▶ Problem statement: Keeping every line intact, print the records that follow.

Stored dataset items
────────────────────────────────────────

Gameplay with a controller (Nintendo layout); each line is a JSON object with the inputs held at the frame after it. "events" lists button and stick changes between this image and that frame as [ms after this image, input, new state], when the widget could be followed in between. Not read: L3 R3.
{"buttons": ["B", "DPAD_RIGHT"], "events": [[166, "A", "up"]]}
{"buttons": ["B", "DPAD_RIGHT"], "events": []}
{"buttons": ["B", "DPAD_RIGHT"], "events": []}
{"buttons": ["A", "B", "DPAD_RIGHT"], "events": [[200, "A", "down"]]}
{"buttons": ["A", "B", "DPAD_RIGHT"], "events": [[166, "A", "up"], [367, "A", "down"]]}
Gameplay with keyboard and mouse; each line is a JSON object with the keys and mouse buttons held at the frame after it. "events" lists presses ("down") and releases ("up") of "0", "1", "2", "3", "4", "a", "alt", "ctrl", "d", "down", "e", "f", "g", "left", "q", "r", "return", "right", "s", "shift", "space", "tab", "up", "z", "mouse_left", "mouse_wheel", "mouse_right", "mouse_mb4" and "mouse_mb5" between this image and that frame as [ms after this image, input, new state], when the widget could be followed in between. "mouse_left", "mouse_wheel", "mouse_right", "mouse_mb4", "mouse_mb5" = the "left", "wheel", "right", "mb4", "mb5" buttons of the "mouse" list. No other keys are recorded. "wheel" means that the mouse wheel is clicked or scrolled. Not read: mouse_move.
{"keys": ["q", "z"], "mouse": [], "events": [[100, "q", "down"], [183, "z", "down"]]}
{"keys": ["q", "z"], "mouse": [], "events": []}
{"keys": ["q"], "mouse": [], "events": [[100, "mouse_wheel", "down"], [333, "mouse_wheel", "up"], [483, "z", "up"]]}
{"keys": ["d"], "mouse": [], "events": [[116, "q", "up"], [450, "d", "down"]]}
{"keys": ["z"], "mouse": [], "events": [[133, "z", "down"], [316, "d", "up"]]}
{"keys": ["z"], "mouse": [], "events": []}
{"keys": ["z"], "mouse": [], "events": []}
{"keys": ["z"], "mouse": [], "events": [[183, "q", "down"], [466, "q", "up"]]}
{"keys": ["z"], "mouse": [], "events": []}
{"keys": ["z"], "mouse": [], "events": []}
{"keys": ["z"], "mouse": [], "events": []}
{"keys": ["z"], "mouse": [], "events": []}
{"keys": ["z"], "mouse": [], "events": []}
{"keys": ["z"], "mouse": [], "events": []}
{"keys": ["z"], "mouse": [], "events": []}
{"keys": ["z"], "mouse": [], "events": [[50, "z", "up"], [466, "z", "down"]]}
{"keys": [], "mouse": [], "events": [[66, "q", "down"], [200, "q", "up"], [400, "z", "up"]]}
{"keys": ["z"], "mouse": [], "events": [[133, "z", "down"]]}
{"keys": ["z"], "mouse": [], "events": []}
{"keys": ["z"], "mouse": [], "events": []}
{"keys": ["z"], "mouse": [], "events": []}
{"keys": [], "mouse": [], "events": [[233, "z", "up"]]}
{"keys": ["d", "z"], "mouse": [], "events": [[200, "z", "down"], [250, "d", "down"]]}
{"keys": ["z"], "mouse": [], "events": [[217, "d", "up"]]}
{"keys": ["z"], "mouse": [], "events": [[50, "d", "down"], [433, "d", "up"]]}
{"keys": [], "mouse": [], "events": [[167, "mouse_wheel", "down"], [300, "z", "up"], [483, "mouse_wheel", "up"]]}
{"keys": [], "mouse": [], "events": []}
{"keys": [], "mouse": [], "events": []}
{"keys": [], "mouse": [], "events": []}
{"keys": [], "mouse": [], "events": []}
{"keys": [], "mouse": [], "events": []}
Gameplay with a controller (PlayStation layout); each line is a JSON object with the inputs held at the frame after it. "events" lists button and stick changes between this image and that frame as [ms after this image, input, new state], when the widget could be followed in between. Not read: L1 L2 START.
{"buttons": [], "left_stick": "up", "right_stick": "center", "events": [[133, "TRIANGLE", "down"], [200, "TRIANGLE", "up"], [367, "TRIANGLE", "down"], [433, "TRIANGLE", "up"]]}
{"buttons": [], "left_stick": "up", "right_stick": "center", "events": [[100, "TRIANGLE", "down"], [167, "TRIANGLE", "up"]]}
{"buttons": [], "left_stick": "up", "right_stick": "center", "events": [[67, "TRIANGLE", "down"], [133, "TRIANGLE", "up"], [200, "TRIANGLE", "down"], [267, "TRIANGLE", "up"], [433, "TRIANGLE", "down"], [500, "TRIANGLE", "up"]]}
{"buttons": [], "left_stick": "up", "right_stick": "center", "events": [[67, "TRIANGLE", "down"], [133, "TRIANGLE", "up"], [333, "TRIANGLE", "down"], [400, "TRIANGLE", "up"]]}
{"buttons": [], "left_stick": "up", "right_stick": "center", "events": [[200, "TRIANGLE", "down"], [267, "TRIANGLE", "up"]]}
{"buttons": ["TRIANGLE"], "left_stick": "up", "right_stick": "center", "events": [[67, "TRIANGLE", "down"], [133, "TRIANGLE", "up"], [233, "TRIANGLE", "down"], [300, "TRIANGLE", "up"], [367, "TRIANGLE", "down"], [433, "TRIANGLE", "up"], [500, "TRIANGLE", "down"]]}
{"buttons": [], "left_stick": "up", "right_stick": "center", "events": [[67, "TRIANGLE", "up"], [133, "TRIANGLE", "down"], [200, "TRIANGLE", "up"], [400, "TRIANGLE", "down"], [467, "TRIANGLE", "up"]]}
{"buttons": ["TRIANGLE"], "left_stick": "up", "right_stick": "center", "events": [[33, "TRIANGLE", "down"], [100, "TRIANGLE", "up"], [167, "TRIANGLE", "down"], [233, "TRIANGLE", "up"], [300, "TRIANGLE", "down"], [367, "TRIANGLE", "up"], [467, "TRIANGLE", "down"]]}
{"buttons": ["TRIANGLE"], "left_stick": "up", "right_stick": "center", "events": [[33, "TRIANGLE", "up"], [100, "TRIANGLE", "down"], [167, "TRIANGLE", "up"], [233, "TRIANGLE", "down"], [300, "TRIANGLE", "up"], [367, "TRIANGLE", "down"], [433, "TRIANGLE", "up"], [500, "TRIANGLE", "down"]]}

────────────────────────────────────────

▶ Output for this task:
Gameplay with a controller (Nintendo layout); each line is a JSON object with the inputs held at the frame after it. "events" lists button and stick changes between this image and that frame as [ms after this image, input, new state], when the widget could be followed in between. Not read: L3 R3.
{"buttons": ["B", "DPAD_RIGHT"], "events": [[166, "A", "up"]]}
{"buttons": ["B", "DPAD_RIGHT"], "events": []}
{"buttons": ["B", "DPAD_RIGHT"], "events": []}
{"buttons": ["A", "B", "DPAD_RIGHT"], "events": [[200, "A", "down"]]}
{"buttons": ["A", "B", "DPAD_RIGHT"], "events": [[166, "A", "up"], [367, "A", "down"]]}
Gameplay with keyboard and mouse; each line is a JSON object with the keys and mouse buttons held at the frame after it. "events" lists presses ("down") and releases ("up") of "0", "1", "2", "3", "4", "a", "alt", "ctrl", "d", "down", "e", "f", "g", "left", "q", "r", "return", "right", "s", "shift", "space", "tab", "up", "z", "mouse_left", "mouse_wheel", "mouse_right", "mouse_mb4" and "mouse_mb5" between this image and that frame as [ms after this image, input, new state], when the widget could be followed in between. "mouse_left", "mouse_wheel", "mouse_right", "mouse_mb4", "mouse_mb5" = the "left", "wheel", "right", "mb4", "mb5" buttons of the "mouse" list. No other keys are recorded. "wheel" means that the mouse wheel is clicked or scrolled. Not read: mouse_move.
{"keys": ["q", "z"], "mouse": [], "events": [[100, "q", "down"], [183, "z", "down"]]}
{"keys": ["q", "z"], "mouse": [], "events": []}
{"keys": ["q"], "mouse": [], "events": [[100, "mouse_wheel", "down"], [333, "mouse_wheel", "up"], [483, "z", "up"]]}
{"keys": ["d"], "mouse": [], "events": [[116, "q", "up"], [450, "d", "down"]]}
{"keys": ["z"], "mouse": [], "events": [[133, "z", "down"], [316, "d", "up"]]}
{"keys": ["z"], "mouse": [], "events": []}
{"keys": ["z"], "mouse": [], "events": []}
{"keys": ["z"], "mouse": [], "events": [[183, "q", "down"], [466, "q", "up"]]}
{"keys": ["z"], "mouse": [], "events": []}
{"keys": ["z"], "mouse": [], "events": []}
{"keys": ["z"], "mouse": [], "events": []}
{"keys": ["z"], "mouse": [], "events": []}
{"keys": ["z"], "mouse": [], "events": []}
{"keys": ["z"], "mouse": [], "events": []}
{"keys": ["z"], "mouse": [], "events": []}
{"keys": ["z"], "mouse": [], "events": [[50, "z", "up"], [466, "z", "down"]]}
{"keys": [], "mouse": [], "events": [[66, "q", "down"], [200, "q", "up"], [400, "z", "up"]]}
{"keys": ["z"], "mouse": [], "events": [[133, "z", "down"]]}
{"keys": ["z"], "mouse": [], "events": []}
{"keys": ["z"], "mouse": [], "events": []}
{"keys": ["z"], "mouse": [], "events": []}
{"keys": [], "mouse": [], "events": [[233, "z", "up"]]}
{"keys": ["d", "z"], "mouse": [], "events": [[200, "z", "down"], [250, "d", "down"]]}
{"keys": ["z"], "mouse": [], "events": [[217, "d", "up"]]}
{"keys": ["z"], "mouse": [], "events": [[50, "d", "down"], [433, "d", "up"]]}
{"keys": [], "mouse": [], "events": [[167, "mouse_wheel", "down"], [300, "z", "up"], [483, "mouse_wheel", "up"]]}
{"keys": [], "mouse": [], "events": []}
{"keys": [], "mouse": [], "events": []}
{"keys": [], "mouse": [], "events": []}
{"keys": [], "mouse": [], "events": []}
{"keys": [], "mouse": [], "events": []}
Gameplay with a controller (PlayStation layout); each line is a JSON object with the inputs held at the frame after it. "events" lists button and stick changes between this image and that frame as [ms after this image, input, new state], when the widget could be followed in between. Not read: L1 L2 START.
{"buttons": [], "left_stick": "up", "right_stick": "center", "events": [[133, "TRIANGLE", "down"], [200, "TRIANGLE", "up"], [367, "TRIANGLE", "down"], [433, "TRIANGLE", "up"]]}
{"buttons": [], "left_stick": "up", "right_stick": "center", "events": [[100, "TRIANGLE", "down"], [167, "TRIANGLE", "up"]]}
{"buttons": [], "left_stick": "up", "right_stick": "center", "events": [[67, "TRIANGLE", "down"], [133, "TRIANGLE", "up"], [200, "TRIANGLE", "down"], [267, "TRIANGLE", "up"], [433, "TRIANGLE", "down"], [500, "TRIANGLE", "up"]]}
{"buttons": [], "left_stick": "up", "right_stick": "center", "events": [[67, "TRIANGLE", "down"], [133, "TRIANGLE", "up"], [333, "TRIANGLE", "down"], [400, "TRIANGLE", "up"]]}
{"buttons": [], "left_stick": "up", "right_stick": "center", "events": [[200, "TRIANGLE", "down"], [267, "TRIANGLE", "up"]]}
{"buttons": ["TRIANGLE"], "left_stick": "up", "right_stick": "center", "events": [[67, "TRIANGLE", "down"], [133, "TRIANGLE", "up"], [233, "TRIANGLE", "down"], [300, "TRIANGLE", "up"], [367, "TRIANGLE", "down"], [433, "TRIANGLE", "up"], [500, "TRIANGLE", "down"]]}
{"buttons": [], "left_stick": "up", "right_stick": "center", "events": [[67, "TRIANGLE", "up"], [133, "TRIANGLE", "down"], [200, "TRIANGLE", "up"], [400, "TRIANGLE", "down"], [467, "TRIANGLE", "up"]]}
{"buttons": ["TRIANGLE"], "left_stick": "up", "right_stick": "center", "events": [[33, "TRIANGLE", "down"], [100, "TRIANGLE", "up"], [167, "TRIANGLE", "down"], [233, "TRIANGLE", "up"], [300, "TRIANGLE", "down"], [367, "TRIANGLE", "up"], [467, "TRIANGLE", "down"]]}
{"buttons": ["TRIANGLE"], "left_stick": "up", "right_stick": "center", "events": [[33, "TRIANGLE", "up"], [100, "TRIANGLE", "down"], [167, "TRIANGLE", "up"], [233, "TRIANGLE", "down"], [300, "TRIANGLE", "up"], [367, "TRIANGLE", "down"], [433, "TRIANGLE", "up"], [500, "TRIANGLE", "down"]]}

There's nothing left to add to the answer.